I mention this because I think you have this crazy idea that all other countries are supported by our foreign aid.  Your ilk always gets their panties in a bunch over foreign aid which is a pimple on the ass of our budget and a much teenier pimple on the ass of the rest of the world.

So what I am saying is that Beagles is not an island.  I suppose you could say you paid for everything you have, but without society you wouldn't have anything to buy.  You could hunt deer all year round, but you would be doing it with a pointy rock on the end of a stick.  Probably not even that because the caveman learned how to do that from his society.

And there we go with cannibalism again.  I do declare you have a fascination with that.  And you seem to have an intimate knowledge of their structure and moral codes.  If I am ever on a long trip across the frozen north, you can be sure that I will not be staying at the Beaglesonia Bed and Breakfast, because I would rather eat than be breakfast.

Oh I've told you, I like politics the way some people like sports, I just like to see people playing the game.  I'll watch the democratic debates too, but not with such relish.  I love to see what idiots the people on the other side are, but I am not that fond of seeing what idiots the people on my side are.
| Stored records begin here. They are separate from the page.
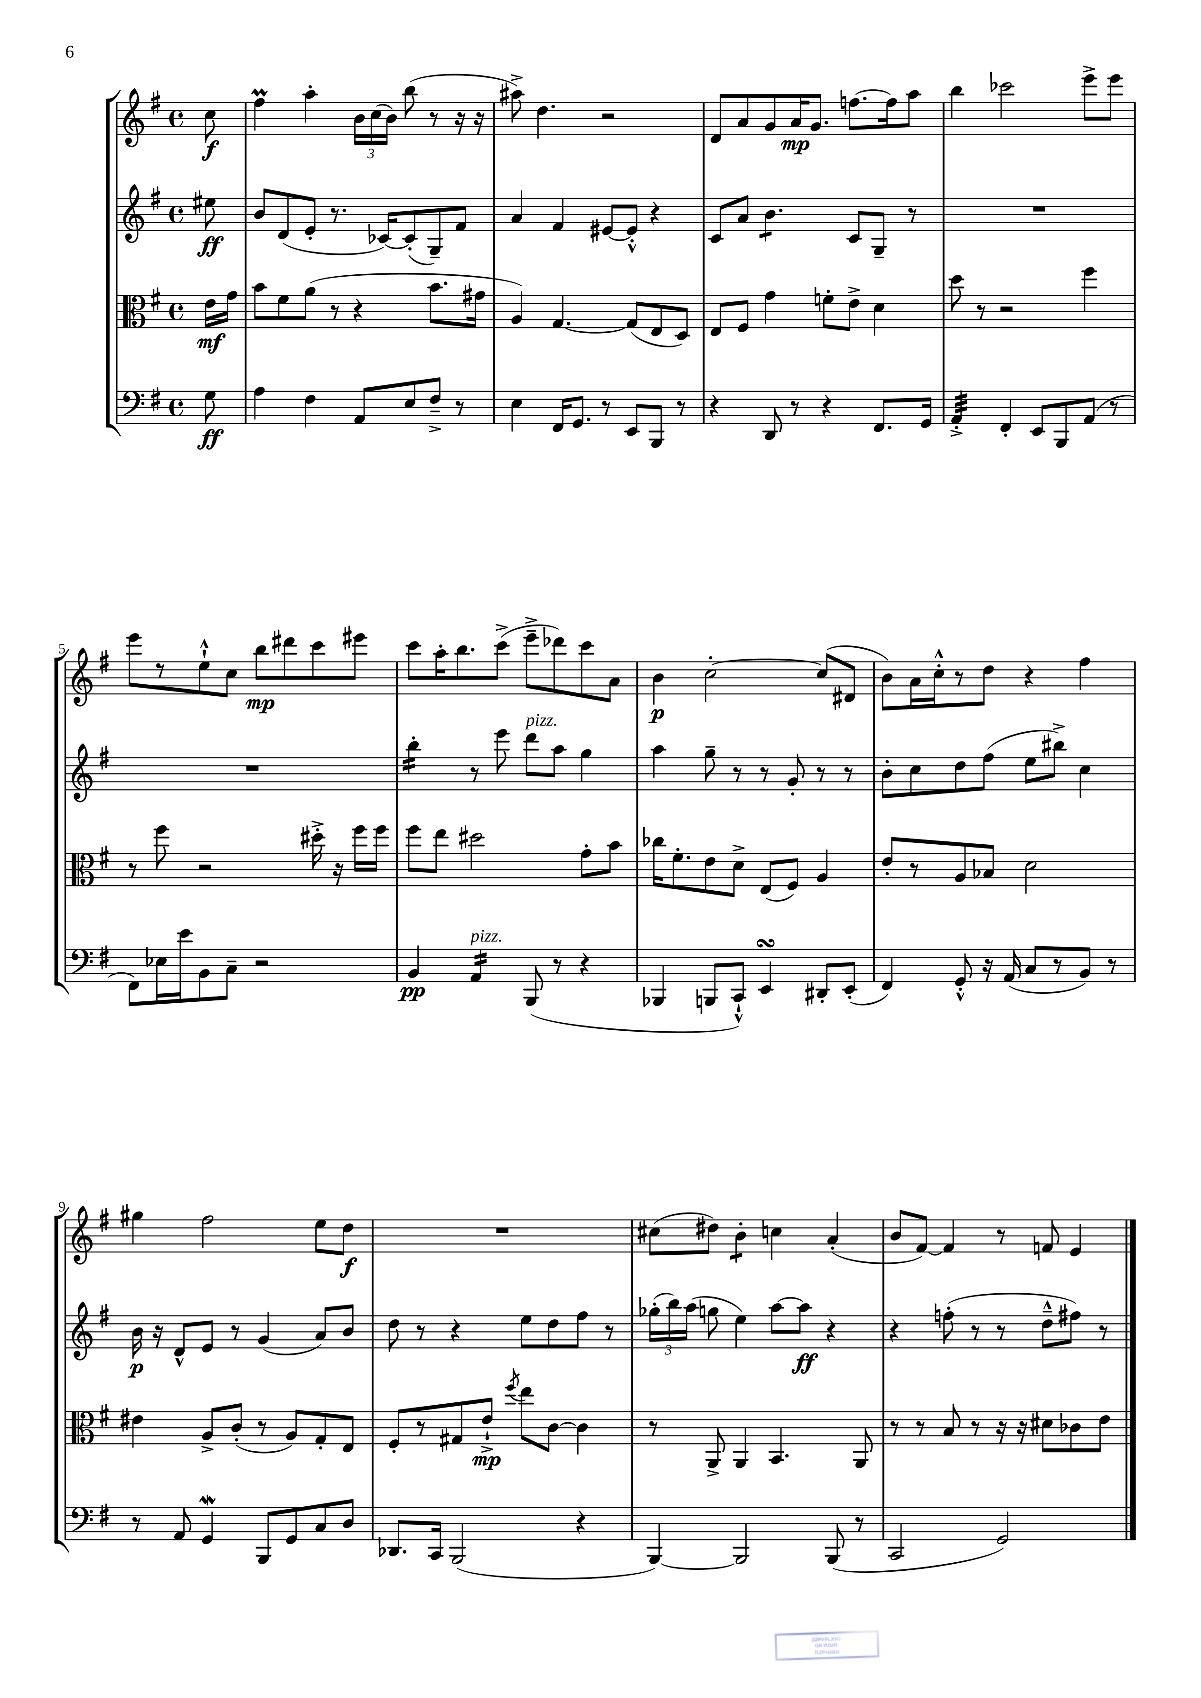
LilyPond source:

<<
\new StaffGroup <<
\new Staff = "s0" {
    \clef treble \key g \major \defaultTimeSignature \time 4/4 \partial 8
    \autoBeamOff c''8\f |
    fis''4\prall a''4-. \tuplet 3/2 { b'16[ c''16( b'16]) } b''8( r8 r16 r16 |
    ais''8->) d''4. r2 |
    d'8[ a'8 g'8 a'16\mp g'8.] f''8.[~ f''16 a''8] |
    b''4 ces'''2 e'''8[-> e'''8] |
    e'''8[ r8 e''8-!-^ c''8] b''8[\mp dis'''8 c'''8 eis'''8] |
    c'''8[ a''16-. b''8. c'''8]->( e'''8[---> des'''8) c'''8 a'8] |
    b'4\p c''2~-. c''8[( dis'8] |
    b'8[) a'16 c''16-.-^ r8 d''8] r4 fis''4 |
    gis''4 fis''2 e''8[ d''8]\f |
    R1 |
    cis''8[( dis''8]) b'4:8-. c''4 a'4-.( |
    b'8[ fis'8]~) fis'4 r8 f'8 e'4 \bar "|." |
}
\new Staff = "s1" {
    \clef treble \key g \major \defaultTimeSignature \time 4/4 \partial 8
    \autoBeamOff eis''8\ff |
    b'8[ d'8( e'8]-. r8. ces'16[~) ces'8-.( g8--) fis'8] |
    a'4 fis'4 eis'8[~ eis'8]-.-^ r4 |
    c'8[ a'8] b'4.:8 c'8[ g8]-- r8 |
    R1 |
    R1 |
    b''4:16-. r8 e'''8 d'''8[^\markup { \italic "pizz." } a''8] g''4 |
    a''4 g''8-- r8 r8 g'8-. r8 r8 |
    b'8[-. c''8 d''8 fis''8]( e''8[ bis''8]->) c''4 |
    b'16\p r16 d'8[-^ e'8] r8 g'4( a'8[) b'8] |
    d''8 r8 r4 e''8[ d''8 fis''8] r8 |
    \tuplet 3/2 { ges''16[-.( b''16) a''16]( } g''8 e''4) a''8[~ a''8]\ff r4 |
    r4 f''8-.( r8 r8 d''8[---^ fis''8]) r8 \bar "|." |
}
\new Staff = "s2" {
    \clef alto \key g \major \defaultTimeSignature \time 4/4 \partial 8
    \autoBeamOff e'16[\mf g'16] |
    b'8[ fis'8 a'8]( r8 r4 b'8.[ gis'16] |
    a4) g4.~ g8[( e8 d8]) |
    e8[ fis8] g'4 f'8[-. e'8]-> d'4 |
    d''8 r8 r2 fis''4 |
    r8 fis''8 r2 dis''16-.-> r16 fis''16[ fis''16] |
    fis''8[ e''8] dis''2 g'8[-. b'8] |
    ces''16[ fis'8.-. e'8 d'8]-> e8[( fis8]) a4 |
    e'8[-. r8 a8 bes8] d'2 |
    eis'4 a8[-> c'8]-.( r8 a8[) g8-. e8] |
    fis8[-. r8 gis8 e'8]-!->\mp \acciaccatura { fis''8 } e''8[ c'8]~ c'4 |
    r8 a,8-> a,4 b,4. a,8 |
    r8 r8 b8 r8 r16 r16 dis'8[ ces'8 e'8] \bar "|." |
}
\new Staff = "s3" {
    \clef bass \key g \major \defaultTimeSignature \time 4/4 \partial 8
    \autoBeamOff g8\ff |
    a4 fis4 a,8[ e8 fis8]---> r8 |
    e4 fis,16[ g,8.] r8 e,8[ b,,8] r8 |
    r4 d,8 r8 r4 fis,8.[ g,16] |
    a,4:32-.-> fis,4-. e,8[ b,,8 a,8]( r8 |
    fis,8[) ees16 e'16 b,8 c8]-- r2 |
    b,4\pp a,4:16^\markup { \italic "pizz." } b,,8( r8 r4 |
    bes,,4 b,,8[ c,8]-!-^) e,4\turn dis,8[-. e,8]-.( |
    fis,4) g,8-.-^ r16 a,16( c8[ r8 b,8]) r8 |
    r8 a,8 g,4\mordent b,,8[ g,8 c8 d8] |
    des,8.[ c,16] b,,2( r4 |
    b,,4~) b,,2 b,,8( r8 |
    c,2 g,2) \bar "|." |
}
>>
>>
The old neighborhood looks good.  The houses are kept up, the lawns are mowed, everything is, well, tidy, the way I remember it growing up, except that all the signs are in Spanish and when you nod to people they say buenos dias.  Elsdon is some kind of Ghanian Adventist Church, Talmans is obliterated, Saint Gall is San Gall with a big image of Our Lady of Guadeloupe on the front door.  I went by the Lutheran Church on 61st where I used to be a boy scout, and there was a big line of people waiting for a food pantry to hand out food.  Last year there had been a similar line outside St Gall.  There was nothing like that when we were kids, but I think blue collar people are worse off now than they were then.